Mañana, mañana es mi boda, una unión que no deseo y que estoy seguro de que ella tampoco. Ambos somos solo piezas, solo pequeñas moneditas de plata que pueden ser cambiadas y manejadas a su antojo.

¡No! ¿Qué estoy diciendo? Es hija del rey, jamás ha pasado hambre o tristeza, no sabe lo que es la guerra, no conoce el mundo; ha sido mimada desde que nació.

Estoy cansado, demasiado.

La música, los murmullos, son agotadores.
Logré salir del salón y me dirigí al jardín.
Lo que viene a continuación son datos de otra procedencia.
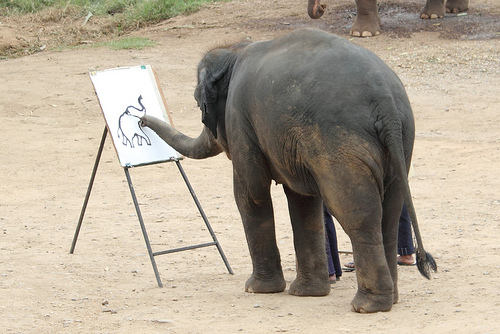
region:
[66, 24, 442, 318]
An elephant painting an elephant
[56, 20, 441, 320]
An elephant painting an elephant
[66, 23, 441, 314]
An elephant painting an elephant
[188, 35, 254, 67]
brown fuzz on elephant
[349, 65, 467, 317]
dark grey elephant tail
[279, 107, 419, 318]
dirt on back of elephant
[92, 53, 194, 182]
black picture of an elephant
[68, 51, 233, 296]
a tablet on an easel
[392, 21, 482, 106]
rocks on the ground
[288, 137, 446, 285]
person on the other side of elephant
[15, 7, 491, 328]
ground of flat brown dirt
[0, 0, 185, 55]
some grass along depression in dirt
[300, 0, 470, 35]
bottom of feet and curled trunk of nearby elephant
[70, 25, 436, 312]
baby elephant standing at easel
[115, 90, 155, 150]
trunk touching image of drawn elephant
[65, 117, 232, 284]
slanted metal supports on easel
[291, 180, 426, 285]
people's legs behind elephant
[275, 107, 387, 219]
brown dirt on belly and thigh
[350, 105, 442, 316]
tail swinging to the side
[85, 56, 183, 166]
white sheet of paper on brown backing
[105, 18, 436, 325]
this is a elephant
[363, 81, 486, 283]
tail of the elephant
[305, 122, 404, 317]
back legs of elephant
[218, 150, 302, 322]
front left leg of elephant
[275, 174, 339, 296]
right leg on elephants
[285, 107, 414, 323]
dirt on back of elephant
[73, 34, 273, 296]
elephant drawing a picture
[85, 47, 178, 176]
a black elephant drawing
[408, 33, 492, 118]
rocks on the ground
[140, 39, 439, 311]
grey elephant on dirt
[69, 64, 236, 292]
easel next to elephant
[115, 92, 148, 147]
elephant drawing on paper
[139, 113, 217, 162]
grey trunk on elephant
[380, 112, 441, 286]
grey tail on elephant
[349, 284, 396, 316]
grey foot of elephant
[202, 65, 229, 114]
grey ear on elephant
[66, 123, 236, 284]
black metal easel legs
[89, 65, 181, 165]
white paper on easel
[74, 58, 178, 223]
Elephant made to appear to be painting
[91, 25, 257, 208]
Animal has its trunk on the canvas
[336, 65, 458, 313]
Animal has a very long tail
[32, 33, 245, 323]
Easel is made of metal on the frame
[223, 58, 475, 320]
People are hidden on the other side of the elephant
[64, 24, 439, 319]
grey elephant painting picture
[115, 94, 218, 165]
elephant trunk with paint brush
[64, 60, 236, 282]
outline of elephant on paper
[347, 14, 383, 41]
white toe nails of elephant foot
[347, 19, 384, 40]
white toe nails of elephant foot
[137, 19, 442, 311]
elephant painting with her trunk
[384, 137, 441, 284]
swinging tail of the lephant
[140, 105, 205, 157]
trunk of the elephant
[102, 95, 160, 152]
black outline drawing of an elephant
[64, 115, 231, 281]
easel the paper pad is on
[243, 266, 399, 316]
feet of the elephant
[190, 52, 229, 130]
ear of the elephant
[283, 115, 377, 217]
brown spot on the elephant's leg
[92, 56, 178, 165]
white paper the drawing is on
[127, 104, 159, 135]
elephant holding a paintbrush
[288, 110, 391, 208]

Hay un laberinto; no es muy grande ni alto, pero si un niño pequeño andara por ahí, de seguro se perdería.

Hay una gran estructura de piedra y mármol en medio, cubierta por flores, y una pequeña mesita en ella, acompañada de unas cuatro sillas.

Por alguna extraña razón, quise acercarme un poco más, tal vez para escapar del ruido o la intensa luz provenientes del salón.
¡Aah, paz!, hace mucho no escuchaba este agradable silencio; hasta hace poco solo escuchaba gritos de guerra.

Duele…

la cicatriz en mi abdomen duele, la pequeña herida en mi brazo duele. Arde…

En el bello y cálido silencio, donde no había más que mi corazón y mis pensamientos, pude oír a lo lejos una dulce y a la vez tan melancólica voz.

Era una mujer, una joven de tal vez unos dieciséis o diecisiete años.
Su cabello castaño, su piel ligeramente bordada por el sol y sus ojos… unos bellos y suaves ojos color café.

— Princesa… entiendo que esté ansiosa por la boda, pero… una mujer no debe andar a solas por la noche, mucho menos antes de su boda.

— Julia, si no hablas, nadie ha de saberlo. Si sigues elevando tu voz, alertarás a los soldados… Ve dentro, yo me quedaré un poco más en el jardín.

— Pero, mi señora… Hay una fiesta en el salón.

— No iré al salón, ahora vete, quiero estar sola.

Esa… esa mujer, es la que, desde el momento en que el sol vuelva a surgir por el este, se convertirá en mi compañera.

Creí, no, supuse que sería feliz; pensé que al tenerlo todo, no debería molestar esa mirada. Es como un alma en pena, una estrella que perdió su brillo.

¡Aaaah!, es como yo, ella también está vacía.